Dak Lak (dans les Hauts Plateaux du Centre du Vietnam) dispose d’une vaste superficie de terres forestières, et le bambou est considéré comme une option appropriée, nécessitant de faibles investissements et offrant des moyens de subsistance stables aux populations locales, en particulier aux minorités ethniques.
Toutefois, la superficie totale consacrée au bambou dans la province n’atteint actuellement qu’environ 3 500 hectares, dont seulement 50 hectares sont plantés avec de nouvelles variétés à haut rendement et de haute qualité, le reste étant principalement constitué de bambou forestier naturel.
Le développement demeure dispersé, peu structuré, avec une faible coordination entre les acteurs, une consommation essentiellement limitée aux pousses de bambou fraîches, et l’absence de zones de matières premières concentrées ainsi que de chaînes de transformation approfondie.
Les participants ont estimé que, pour faire du bambou une filière à forte valeur ajoutée, la province doit rapidement planifier des zones de culture dédiées, renforcer la coopération entre les « quatre acteurs » (l’État, les scientifiques, les entreprises et les agriculteurs), attirer les entreprises à investir dans la transformation, et diversifier les produits, allant de l’artisanat aux matériaux de construction, en passant par les biens de consommation et l’exportation.
« Il est nécessaire d’adopter une résolution thématique spécifiquement consacrée au développement de la filière bambou. Les autorités joueront un rôle moteur dans la création d’un environnement favorable à la mise en relation entre les entreprises et les producteurs de bambou, notamment les agriculteurs.
Quant aux administrations locales, elles accompagneront les agriculteurs à la fois par la formation professionnelle et par le développement de la production de bambou, afin de générer une efficacité économique, de promouvoir l’économie verte, de protéger l’environnement et d’améliorer les revenus des agriculteurs », a souligné Phan Van Thang, directeur du Centre de recherche sur les produits forestiers non ligneux.
Selon Dang Thi Thuy, directrice adjointe du Service de l’Agriculture et de l’Environnement de Dak Lak, ce colloque constitue une étape initiale importante permettant à la province d’identifier clairement son potentiel, de lever les goulets d’étranglement et de construire progressivement une chaîne de valeur du bambou durable, associant le développement de l’économie rurale à la protection de l’environnement et à l’adaptation au changement climatique.
L’intérêt porté au marché des crédits carbone ouvre également de nouvelles perspectives pour le développement, dans les temps à venir, de modèles d’économie verte fondés sur le bambou à Dak Lak.

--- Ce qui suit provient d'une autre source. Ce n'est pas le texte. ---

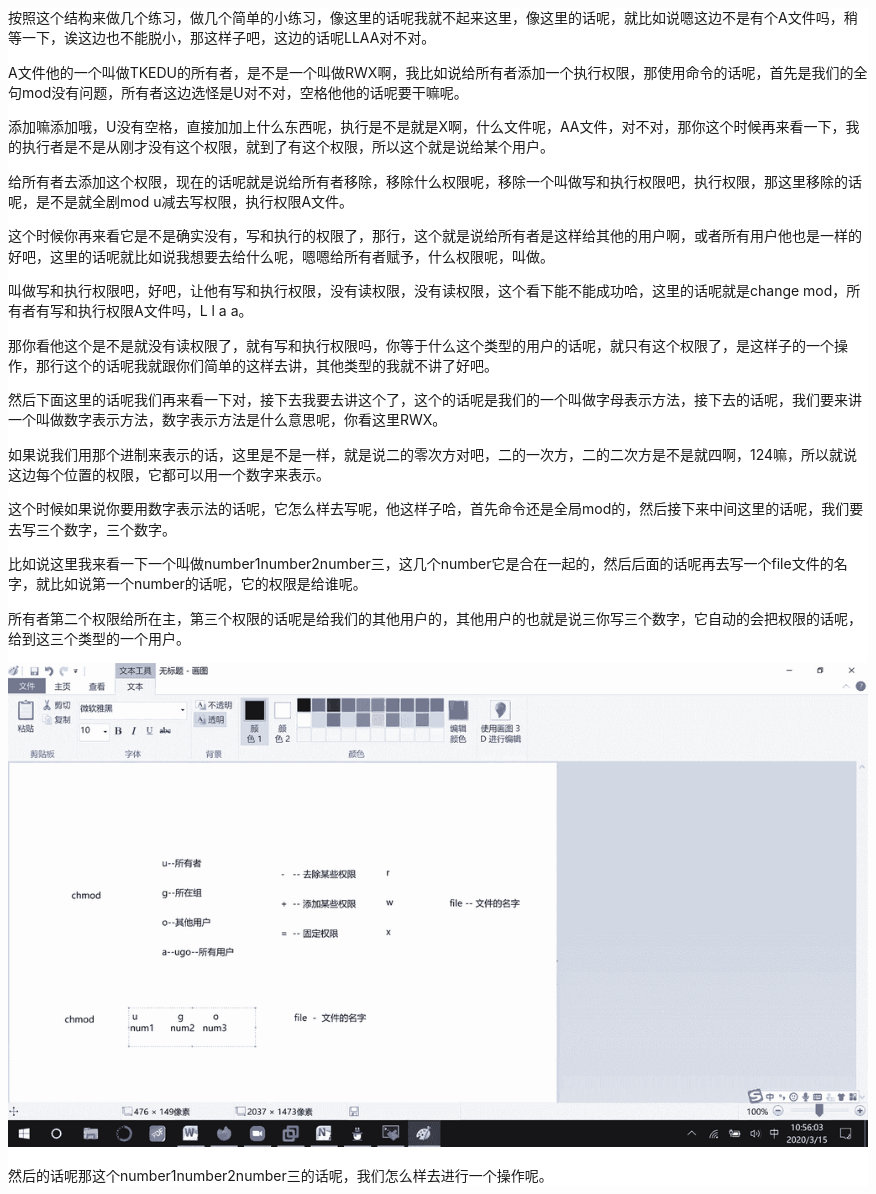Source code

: 按照这个结构来做几个练习，做几个简单的小练习，像这里的话呢我就不起来这里，像这里的话呢，就比如说嗯这边不是有个A文件吗，稍等一下，诶这边也不能脱小，那这样子吧，这边的话呢LLAA对不对。

A文件他的一个叫做TKEDU的所有者，是不是一个叫做RWX啊，我比如说给所有者添加一个执行权限，那使用命令的话呢，首先是我们的全句mod没有问题，所有者这边选怪是U对不对，空格他他的话呢要干嘛呢。

添加嘛添加哦，U没有空格，直接加加上什么东西呢，执行是不是就是X啊，什么文件呢，AA文件，对不对，那你这个时候再来看一下，我的执行者是不是从刚才没有这个权限，就到了有这个权限，所以这个就是说给某个用户。

给所有者去添加这个权限，现在的话呢就是说给所有者移除，移除什么权限呢，移除一个叫做写和执行权限吧，执行权限，那这里移除的话呢，是不是就全剧mod u减去写权限，执行权限A文件。

这个时候你再来看它是不是确实没有，写和执行的权限了，那行，这个就是说给所有者是这样给其他的用户啊，或者所有用户他也是一样的好吧，这里的话呢就比如说我想要去给什么呢，嗯嗯给所有者赋予，什么权限呢，叫做。

叫做写和执行权限吧，好吧，让他有写和执行权限，没有读权限，没有读权限，这个看下能不能成功哈，这里的话呢就是change mod，所有者有写和执行权限A文件吗，L l a a。

那你看他这个是不是就没有读权限了，就有写和执行权限吗，你等于什么这个类型的用户的话呢，就只有这个权限了，是这样子的一个操作，那行这个的话呢我就跟你们简单的这样去讲，其他类型的我就不讲了好吧。

然后下面这里的话呢我们再来看一下对，接下去我要去讲这个了，这个的话呢是我们的一个叫做字母表示方法，接下去的话呢，我们要来讲一个叫做数字表示方法，数字表示方法是什么意思呢，你看这里RWX。

如果说我们用那个进制来表示的话，这里是不是一样，就是说二的零次方对吧，二的一次方，二的二次方是不是就四啊，124嘛，所以就说这边每个位置的权限，它都可以用一个数字来表示。

这个时候如果说你要用数字表示法的话呢，它怎么样去写呢，他这样子哈，首先命令还是全局mod的，然后接下来中间这里的话呢，我们要去写三个数字，三个数字。

比如说这里我来看一下一个叫做number1number2number三，这几个number它是合在一起的，然后后面的话呢再去写一个file文件的名字，就比如说第一个number的话呢，它的权限是给谁呢。

所有者第二个权限给所在主，第三个权限的话呢是给我们的其他用户的，其他用户的也就是说三你写三个数字，它自动的会把权限的话呢，给到这三个类型的一个用户。



![](img/66a0f91e2f8068fcd88fa953b246740e_10.png)

然后的话呢那这个number1number2number三的话呢，我们怎么样去进行一个操作呢。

« Le monde s’intéresse aujourd’hui de plus en plus aux crédits carbone, qui constituent l’une des opportunités majeures pour Dak Lak dans le développement de la filière bambou. Pour en faire une véritable filière économique, les autorités locales et les agriculteurs doivent adopter un état d’esprit audacieux, oser innover et considérer le bambou non seulement comme une culture forestière ordinaire, mais aussi comme une filière à forte valeur économique, développée selon une chaîne de valeur complète », a estimé Dang Thi Thuy.